▶ **PASSAGE SHOWN**
::::::::::

Natural disasters can be a very scary, sensitive topic to teach primary children. However, it is very important that children are aware of how to prepare, respond and recover from natural disasters. Also, I think it is equally as important that children have an awareness of what people living in other countries have to deal with day to day.

During Louise’s workshop on Political and Economic considerations of natural disasters, we had the chance to look at some real-life examples. In groups, we were all given an image of a disaster and asked to consider it’s affects. As you can see in the picture below, we had A3 paper and had to lay it out in a specific format with N standing for Nature, E for Economic, S was for Society and finally W was Who decides. We then had to come up with questions for each section, I found this process quite helpful in making us consider natural disasters in a wider context. For example, it made us consider how disasters affect rich and poor people completely differently. For some people, their home may be all they have and quite often during disasters homes are destroyed. Therefore, some people are left with nothing. This then led us on to discuss who decides what help the area gets? We looked at the affects Hurricane Matthew had on Haiti and Florida and the differences between the ways their governments reacted.  For example, Florida was able to do a press and announce on social media to warm everyone in the area, however, we have to consider that some countries don’t have the resources etc. to carry out announcements. This workshop required me to think critically, which links with the UWS Graduate Attributes, I had to consider all the areas that could possibly be affected by natural disasters. Considering the Brookfield, S (1995) Model of Reflection, after completing this topic on natural disasters, I now feel a lot more confident. Prior to this, the thought of teaching disasters would have given me so much anxiety. However, now I realise that it can actually be informative while still being enjoyable so that my future pupils will gain a lot from my lesson. Not only on knowledge, but also awareness and how important it is that we help other countries.

BBC News Clip 1                                BBC News Clip 2

Moving on to Andrew’s science workshop, we started off by considering investigation skills. Investigation skills in science allow pupils to, find out from practical experience, express their ideas and then test their ideas and develop scientific literacy. Therefore, it is important that pupils are able to ask questions, observe, report and evaluate their science experiments. During this workshop, I realised the importance of science to children’s development and also how much it impacts their learning in other curricular areas. “Through science, children and young people can develop their interest in and understanding of the living, material and physical word.” (Curriculum for Excellence) Science skills help our pupils to be open to new ideas and linking and applying learning, thinking creatively and critically and also science helps them develop skills of reasoning to provide explanations and evaluations supported by evidence. All these skills are things that can be transferred to other areas of the curriculum to help children across other areas.

::::::::::

▶ **DATA PROVIDED**
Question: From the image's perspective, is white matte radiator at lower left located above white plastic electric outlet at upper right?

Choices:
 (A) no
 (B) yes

::::::::::

▶ **INSTRUCTION**
In the workshop reflection, what did the letter W stand for in the layout on the A3 paper?

▶ **OUTPUT OF THE EXERCISE**
Who decides